Шаги слышались без малейшего перерыва, и торопливость их все усиливалась. Закоулок был переполнен этими отголосками: казалось, что некоторые раздаются под самым окном, другие даже в комнате, одни приближались, другие удалялись, иные вдруг останавливались: все это происходило в дальних улицах, а тут никого не было.

— Как же, мисс Манетт, все эти шаги предназначены вступать в жизнь всех нас сообща или мы должны поделить их между собой?

— Не знаю, мистер Дарней. Ведь я же вам говорила, что это моя глупая фантазия, и вы сами на нее напросились. Когда она пришла мне в голову, я была совсем одна, и мне казалось, что это шаги людей, которым суждено играть роль в моей жизни и в жизни моего отца.

— Я принимаю их и в свою жизнь, — сказал Картон, — ни о чем не расспрашиваю, никаких условий не ставлю. Мисс Манетт, слышите, какая толпа врывается в нашу жизнь?.. Я даже вижу ее… при свете молнии!

Последние слова он произнес после того, как блеснула ослепительная молния, осветившая его фигуру у окна.

— А теперь я их слышу! — прибавил он, когда грянул гром. — Вон они идут… бегут, разъяренные, буйные!

Эти слова относились к шуму и гулу проливного дождя; заставившего его замолчать, потому что все равно нельзя было сквозь этот шум расслышать человеческий голос. Вместе с ливнем разразилась страшнейшая гроза, сверкала молния, грохотал гром, дождь лил как из ведра, и продолжалось это без перерыва до восхода луны, которая показалась после полуночи.
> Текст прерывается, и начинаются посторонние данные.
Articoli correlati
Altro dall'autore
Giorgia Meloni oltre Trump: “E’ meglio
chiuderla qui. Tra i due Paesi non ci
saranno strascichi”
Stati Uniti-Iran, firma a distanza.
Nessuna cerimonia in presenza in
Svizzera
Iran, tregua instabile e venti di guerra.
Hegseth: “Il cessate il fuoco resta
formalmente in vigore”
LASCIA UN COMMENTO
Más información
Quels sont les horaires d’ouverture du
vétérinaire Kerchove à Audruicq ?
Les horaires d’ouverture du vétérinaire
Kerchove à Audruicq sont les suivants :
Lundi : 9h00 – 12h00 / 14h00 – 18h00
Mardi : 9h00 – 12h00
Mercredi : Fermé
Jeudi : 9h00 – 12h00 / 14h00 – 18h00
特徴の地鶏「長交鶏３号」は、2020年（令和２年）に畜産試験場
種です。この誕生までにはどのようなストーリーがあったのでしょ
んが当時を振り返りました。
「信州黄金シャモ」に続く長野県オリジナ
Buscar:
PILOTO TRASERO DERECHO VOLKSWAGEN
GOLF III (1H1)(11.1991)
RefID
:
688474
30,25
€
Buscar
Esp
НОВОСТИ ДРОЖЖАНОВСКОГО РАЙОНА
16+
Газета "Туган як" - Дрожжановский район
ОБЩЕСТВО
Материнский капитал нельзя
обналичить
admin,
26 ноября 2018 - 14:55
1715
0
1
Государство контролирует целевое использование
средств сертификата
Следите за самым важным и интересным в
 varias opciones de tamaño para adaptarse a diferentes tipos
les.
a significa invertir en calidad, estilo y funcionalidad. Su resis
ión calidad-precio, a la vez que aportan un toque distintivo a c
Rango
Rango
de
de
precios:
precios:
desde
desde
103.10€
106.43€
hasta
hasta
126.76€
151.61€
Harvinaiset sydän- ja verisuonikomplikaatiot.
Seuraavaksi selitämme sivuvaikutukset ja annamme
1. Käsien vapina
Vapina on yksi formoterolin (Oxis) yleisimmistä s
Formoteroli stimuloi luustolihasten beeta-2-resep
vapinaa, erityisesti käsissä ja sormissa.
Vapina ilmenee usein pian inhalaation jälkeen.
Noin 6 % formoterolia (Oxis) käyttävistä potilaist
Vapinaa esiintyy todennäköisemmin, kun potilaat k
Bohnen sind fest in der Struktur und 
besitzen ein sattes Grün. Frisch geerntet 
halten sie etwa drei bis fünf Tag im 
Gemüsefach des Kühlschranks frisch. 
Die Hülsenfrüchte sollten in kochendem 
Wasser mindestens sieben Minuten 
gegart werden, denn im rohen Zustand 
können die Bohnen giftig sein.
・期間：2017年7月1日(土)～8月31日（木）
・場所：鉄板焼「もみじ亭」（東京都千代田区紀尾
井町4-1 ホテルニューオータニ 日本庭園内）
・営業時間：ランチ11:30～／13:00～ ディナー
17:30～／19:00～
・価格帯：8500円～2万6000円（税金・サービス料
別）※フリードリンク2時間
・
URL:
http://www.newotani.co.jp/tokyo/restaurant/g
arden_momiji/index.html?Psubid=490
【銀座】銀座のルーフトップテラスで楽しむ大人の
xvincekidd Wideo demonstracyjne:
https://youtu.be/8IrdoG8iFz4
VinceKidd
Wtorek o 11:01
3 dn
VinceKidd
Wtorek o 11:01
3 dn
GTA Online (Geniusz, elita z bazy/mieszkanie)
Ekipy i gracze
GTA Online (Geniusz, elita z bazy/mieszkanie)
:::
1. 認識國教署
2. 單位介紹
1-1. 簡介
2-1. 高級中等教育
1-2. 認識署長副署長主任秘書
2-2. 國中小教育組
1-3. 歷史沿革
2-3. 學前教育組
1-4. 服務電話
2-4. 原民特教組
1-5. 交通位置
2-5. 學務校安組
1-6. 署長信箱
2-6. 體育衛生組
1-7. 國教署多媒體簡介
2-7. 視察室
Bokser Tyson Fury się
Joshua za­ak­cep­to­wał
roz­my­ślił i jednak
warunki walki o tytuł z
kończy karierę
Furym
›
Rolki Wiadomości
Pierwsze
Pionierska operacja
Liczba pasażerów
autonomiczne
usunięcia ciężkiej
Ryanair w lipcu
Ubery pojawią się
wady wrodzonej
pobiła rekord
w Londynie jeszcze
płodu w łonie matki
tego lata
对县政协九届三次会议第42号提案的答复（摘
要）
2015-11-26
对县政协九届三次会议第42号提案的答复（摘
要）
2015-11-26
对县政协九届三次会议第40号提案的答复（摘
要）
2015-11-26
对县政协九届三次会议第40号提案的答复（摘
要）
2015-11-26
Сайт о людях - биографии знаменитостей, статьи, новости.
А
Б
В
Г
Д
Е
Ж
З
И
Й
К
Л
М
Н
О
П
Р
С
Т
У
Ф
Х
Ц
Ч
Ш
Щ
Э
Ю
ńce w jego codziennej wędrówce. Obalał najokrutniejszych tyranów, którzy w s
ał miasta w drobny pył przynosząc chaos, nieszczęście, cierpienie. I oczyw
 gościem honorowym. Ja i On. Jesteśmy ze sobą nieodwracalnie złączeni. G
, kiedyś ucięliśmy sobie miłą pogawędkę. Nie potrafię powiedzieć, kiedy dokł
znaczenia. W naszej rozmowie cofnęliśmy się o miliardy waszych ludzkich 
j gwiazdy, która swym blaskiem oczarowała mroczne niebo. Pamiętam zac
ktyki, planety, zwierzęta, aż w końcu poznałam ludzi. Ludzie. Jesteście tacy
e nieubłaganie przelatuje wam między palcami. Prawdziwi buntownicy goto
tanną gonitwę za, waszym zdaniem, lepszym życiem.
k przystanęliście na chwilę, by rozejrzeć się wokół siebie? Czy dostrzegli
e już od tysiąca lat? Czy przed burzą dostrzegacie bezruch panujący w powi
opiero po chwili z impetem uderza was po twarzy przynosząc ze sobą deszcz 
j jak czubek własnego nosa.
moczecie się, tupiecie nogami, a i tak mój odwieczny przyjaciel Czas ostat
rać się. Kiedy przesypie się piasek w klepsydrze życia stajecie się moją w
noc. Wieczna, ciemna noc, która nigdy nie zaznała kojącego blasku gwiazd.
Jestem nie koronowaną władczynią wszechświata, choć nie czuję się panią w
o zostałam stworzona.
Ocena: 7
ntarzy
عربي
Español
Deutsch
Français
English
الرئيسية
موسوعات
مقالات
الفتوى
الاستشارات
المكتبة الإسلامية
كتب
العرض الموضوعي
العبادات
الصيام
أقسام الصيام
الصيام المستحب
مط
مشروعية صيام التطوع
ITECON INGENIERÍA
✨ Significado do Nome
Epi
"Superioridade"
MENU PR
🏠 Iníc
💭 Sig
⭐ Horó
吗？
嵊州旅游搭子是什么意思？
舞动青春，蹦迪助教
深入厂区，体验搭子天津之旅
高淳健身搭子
Большой колокол Церкви Святого Павла пробил час пополуночи, и звук этот гулко прокатился в очищенном воздухе, когда мистер Лорри направил свои стопы в обратный путь к Клеркенуэлу в сопровождении Джерри, с фонарем и в высоких сапогах. Между предместьями Сохо и Клеркенуэлом немало было улиц совершенно пустынных, и мистер Лорри, побаиваясь разбойников, всегда запасался провожатым в лице Джерри; в обыкновенное время, впрочем, он уходил из дома доктора двумя часами раньше.

— Вот погодка-то разыгралась сегодня, — говорил мистер Лорри. — Знаешь, Джерри, в такую ночь, говорят, покойники встают из могил.

— Не видал я таких ночей, — ответствовал Джерри, — и кто там встает или не встает, мне это ни к чему.

— Спокойной ночи, мистер Картон, — сказал мистер Лорри.

— Спокойной ночи, мистер Дарней! Доведется ли нам пережить вместе еще другую такую же ночь!

Может быть, и доведется. Может быть, они увидят еще и те скопища людей, которые с ревом и шумом ворвутся в их жизнь.